Why Do You Have to Keep Your Receipts?

This is a question I get asked all the time: Why do I have to keep all these receipts? There’s one main reason: If you want to deduct it, you need proof. In the event that you’re audited, the IRS requires full documentation. Most people don’t understand that, when under audit, one of the rules is that the burden of proof is always on the taxpayer to keep adequate documentation.

You may now be asking the second most popular question I hear all the time: Isn’t my credit card statement enough? In a word, NO. The credit card or debit card statement itself is not adequate documentation. The IRS can disallow the entire amount of the deduction if it is not accompanied by a receipt.

Let’s use an example. I had a client who donated to his church in cash. He had a letter from the church that said that he had donated a specific amount, so we added it to the tax return. He was subsequently audited, and although we had the letter, the auditor said that they wanted additional substantiation. We argued that the third-party letter was sufficient, but the auditor replied that they have the right to ask for more substantial proof, which could include the bank statements or other documentation that shows the client provided the cash donation to the church. We eventually lost the deduction because we were unable to substantiate it to the IRS’ requirements.

Cash is very difficult to prove, but if he’d had the bank statements to back up his claims, that would have helped greatly. In this client’s case, he not only hadn’t kept adequate records, he’d also not been entirely truthful about his financial status and his actual income. We were unable to match what he claimed the donations were with any transactions in his bank statements. He deservedly lost the deduction.

Although a person’s bank statement shows transactions, the IRS will always want additional records, like a “statement from the vendor”—also known as a receipt. They have the right to ask you for that, and they most definitely will.

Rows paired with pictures

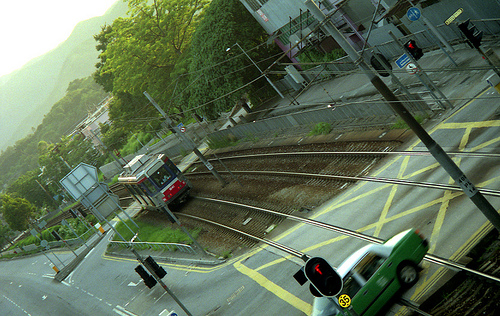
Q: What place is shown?
A: It is a walkway.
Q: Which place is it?
A: It is a walkway.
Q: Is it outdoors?
A: Yes, it is outdoors.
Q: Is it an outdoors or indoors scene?
A: It is outdoors.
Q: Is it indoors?
A: No, it is outdoors.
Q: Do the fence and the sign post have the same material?
A: Yes, both the fence and the sign post are made of metal.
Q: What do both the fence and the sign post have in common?
A: The material, both the fence and the sign post are metallic.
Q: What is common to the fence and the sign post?
A: The material, both the fence and the sign post are metallic.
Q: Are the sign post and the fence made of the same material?
A: Yes, both the sign post and the fence are made of metal.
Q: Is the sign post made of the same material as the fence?
A: Yes, both the sign post and the fence are made of metal.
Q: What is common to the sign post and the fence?
A: The material, both the sign post and the fence are metallic.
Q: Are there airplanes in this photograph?
A: No, there are no airplanes.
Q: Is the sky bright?
A: Yes, the sky is bright.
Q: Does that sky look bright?
A: Yes, the sky is bright.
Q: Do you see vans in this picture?
A: No, there are no vans.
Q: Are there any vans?
A: No, there are no vans.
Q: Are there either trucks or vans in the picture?
A: No, there are no vans or trucks.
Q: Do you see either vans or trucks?
A: No, there are no vans or trucks.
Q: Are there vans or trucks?
A: No, there are no vans or trucks.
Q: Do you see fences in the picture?
A: Yes, there is a fence.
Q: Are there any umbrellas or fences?
A: Yes, there is a fence.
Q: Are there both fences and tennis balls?
A: No, there is a fence but no tennis balls.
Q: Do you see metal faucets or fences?
A: Yes, there is a metal fence.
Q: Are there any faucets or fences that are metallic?
A: Yes, the fence is metallic.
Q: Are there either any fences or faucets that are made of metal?
A: Yes, the fence is made of metal.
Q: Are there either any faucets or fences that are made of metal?
A: Yes, the fence is made of metal.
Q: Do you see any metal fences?
A: Yes, there is a metal fence.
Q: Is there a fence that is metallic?
A: Yes, there is a fence that is metallic.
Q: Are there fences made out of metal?
A: Yes, there is a fence that is made of metal.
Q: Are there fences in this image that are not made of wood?
A: Yes, there is a fence that is made of metal.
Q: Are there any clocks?
A: No, there are no clocks.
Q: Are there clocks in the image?
A: No, there are no clocks.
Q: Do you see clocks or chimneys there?
A: No, there are no clocks or chimneys.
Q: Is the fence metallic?
A: Yes, the fence is metallic.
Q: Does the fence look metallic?
A: Yes, the fence is metallic.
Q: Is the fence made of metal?
A: Yes, the fence is made of metal.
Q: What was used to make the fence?
A: The fence is made of metal.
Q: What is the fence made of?
A: The fence is made of metal.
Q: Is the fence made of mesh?
A: No, the fence is made of metal.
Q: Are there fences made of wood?
A: No, there is a fence but it is made of metal.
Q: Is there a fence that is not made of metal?
A: No, there is a fence but it is made of metal.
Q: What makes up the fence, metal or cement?
A: The fence is made of metal.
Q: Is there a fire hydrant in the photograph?
A: No, there are no fire hydrants.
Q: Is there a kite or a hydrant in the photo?
A: No, there are no fire hydrants or kites.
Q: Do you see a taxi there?
A: Yes, there is a taxi.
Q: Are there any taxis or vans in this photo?
A: Yes, there is a taxi.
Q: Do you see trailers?
A: No, there are no trailers.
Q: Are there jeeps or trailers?
A: No, there are no trailers or jeeps.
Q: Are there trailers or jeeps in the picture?
A: No, there are no trailers or jeeps.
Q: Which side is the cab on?
A: The cab is on the right of the image.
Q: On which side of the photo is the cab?
A: The cab is on the right of the image.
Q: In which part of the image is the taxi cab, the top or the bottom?
A: The taxi cab is in the bottom of the image.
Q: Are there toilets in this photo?
A: No, there are no toilets.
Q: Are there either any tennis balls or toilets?
A: No, there are no toilets or tennis balls.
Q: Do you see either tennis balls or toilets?
A: No, there are no toilets or tennis balls.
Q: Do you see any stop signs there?
A: Yes, there is a stop sign.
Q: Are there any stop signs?
A: Yes, there is a stop sign.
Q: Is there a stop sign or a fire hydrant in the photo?
A: Yes, there is a stop sign.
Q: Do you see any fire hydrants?
A: No, there are no fire hydrants.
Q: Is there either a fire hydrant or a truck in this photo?
A: No, there are no fire hydrants or trucks.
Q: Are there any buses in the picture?
A: No, there are no buses.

**What is needed**
Answer these questions from the piece on keeping receipts:
(a) Under audit, who carries the burden of proof?
(b) Without a receipt, how much of a deduction can the IRS disallow?
(c) In what form did the client make his donations to his church?
These rows were taken from a separate source.

**Solution for this exercise**
(a) The taxpayer.
(b) The entire amount.
(c) In cash.